(Records shown begins)

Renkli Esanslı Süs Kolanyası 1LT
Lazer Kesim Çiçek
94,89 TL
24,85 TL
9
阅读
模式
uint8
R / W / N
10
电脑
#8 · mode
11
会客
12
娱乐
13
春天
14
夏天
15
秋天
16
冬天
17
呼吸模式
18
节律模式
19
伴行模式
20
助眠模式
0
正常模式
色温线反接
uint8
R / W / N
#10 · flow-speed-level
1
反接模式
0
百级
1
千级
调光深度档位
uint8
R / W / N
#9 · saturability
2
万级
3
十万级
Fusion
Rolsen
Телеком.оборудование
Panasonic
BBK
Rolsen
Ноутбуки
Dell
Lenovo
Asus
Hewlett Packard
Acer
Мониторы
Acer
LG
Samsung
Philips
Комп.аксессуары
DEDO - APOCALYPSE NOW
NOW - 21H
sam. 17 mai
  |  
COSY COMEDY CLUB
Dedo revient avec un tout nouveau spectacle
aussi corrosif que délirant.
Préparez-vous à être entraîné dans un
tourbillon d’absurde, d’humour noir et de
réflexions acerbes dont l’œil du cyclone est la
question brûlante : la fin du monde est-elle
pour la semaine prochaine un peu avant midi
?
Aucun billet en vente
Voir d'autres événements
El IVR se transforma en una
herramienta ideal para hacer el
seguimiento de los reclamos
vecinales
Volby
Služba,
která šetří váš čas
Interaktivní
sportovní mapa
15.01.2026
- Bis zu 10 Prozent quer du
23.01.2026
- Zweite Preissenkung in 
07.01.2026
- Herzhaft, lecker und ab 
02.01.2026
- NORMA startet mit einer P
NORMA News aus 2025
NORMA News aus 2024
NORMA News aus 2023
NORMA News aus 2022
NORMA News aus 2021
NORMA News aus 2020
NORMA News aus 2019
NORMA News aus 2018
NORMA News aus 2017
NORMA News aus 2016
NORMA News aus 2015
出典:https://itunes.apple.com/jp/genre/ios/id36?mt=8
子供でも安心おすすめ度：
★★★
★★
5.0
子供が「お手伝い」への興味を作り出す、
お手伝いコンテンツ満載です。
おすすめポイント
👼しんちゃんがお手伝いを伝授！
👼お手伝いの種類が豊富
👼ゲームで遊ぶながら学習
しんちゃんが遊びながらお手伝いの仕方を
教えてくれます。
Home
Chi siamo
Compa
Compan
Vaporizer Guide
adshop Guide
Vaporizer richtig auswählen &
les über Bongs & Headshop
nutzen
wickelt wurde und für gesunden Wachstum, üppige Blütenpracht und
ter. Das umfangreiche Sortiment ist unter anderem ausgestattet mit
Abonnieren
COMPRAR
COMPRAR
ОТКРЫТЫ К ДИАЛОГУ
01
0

(Records shown ends)

Without altering a single word, set down all the entries again.

▶ **Written solution**
Renkli Esanslı Süs Kolanyası 1LT
Lazer Kesim Çiçek
94,89 TL
24,85 TL
9
阅读
模式
uint8
R / W / N
10
电脑
#8 · mode
11
会客
12
娱乐
13
春天
14
夏天
15
秋天
16
冬天
17
呼吸模式
18
节律模式
19
伴行模式
20
助眠模式
0
正常模式
色温线反接
uint8
R / W / N
#10 · flow-speed-level
1
反接模式
0
百级
1
千级
调光深度档位
uint8
R / W / N
#9 · saturability
2
万级
3
十万级
Fusion
Rolsen
Телеком.оборудование
Panasonic
BBK
Rolsen
Ноутбуки
Dell
Lenovo
Asus
Hewlett Packard
Acer
Мониторы
Acer
LG
Samsung
Philips
Комп.аксессуары
DEDO - APOCALYPSE NOW
NOW - 21H
sam. 17 mai
  |  
COSY COMEDY CLUB
Dedo revient avec un tout nouveau spectacle
aussi corrosif que délirant.
Préparez-vous à être entraîné dans un
tourbillon d’absurde, d’humour noir et de
réflexions acerbes dont l’œil du cyclone est la
question brûlante : la fin du monde est-elle
pour la semaine prochaine un peu avant midi
?
Aucun billet en vente
Voir d'autres événements
El IVR se transforma en una
herramienta ideal para hacer el
seguimiento de los reclamos
vecinales
Volby
Služba,
která šetří váš čas
Interaktivní
sportovní mapa
15.01.2026
- Bis zu 10 Prozent quer du
23.01.2026
- Zweite Preissenkung in 
07.01.2026
- Herzhaft, lecker und ab 
02.01.2026
- NORMA startet mit einer P
NORMA News aus 2025
NORMA News aus 2024
NORMA News aus 2023
NORMA News aus 2022
NORMA News aus 2021
NORMA News aus 2020
NORMA News aus 2019
NORMA News aus 2018
NORMA News aus 2017
NORMA News aus 2016
NORMA News aus 2015
出典:https://itunes.apple.com/jp/genre/ios/id36?mt=8
子供でも安心おすすめ度：
★★★
★★
5.0
子供が「お手伝い」への興味を作り出す、
お手伝いコンテンツ満載です。
おすすめポイント
👼しんちゃんがお手伝いを伝授！
👼お手伝いの種類が豊富
👼ゲームで遊ぶながら学習
しんちゃんが遊びながらお手伝いの仕方を
教えてくれます。
Home
Chi siamo
Compa
Compan
Vaporizer Guide
adshop Guide
Vaporizer richtig auswählen &
les über Bongs & Headshop
nutzen
wickelt wurde und für gesunden Wachstum, üppige Blütenpracht und
ter. Das umfangreiche Sortiment ist unter anderem ausgestattet mit
Abonnieren
COMPRAR
COMPRAR
ОТКРЫТЫ К ДИАЛОГУ
01
0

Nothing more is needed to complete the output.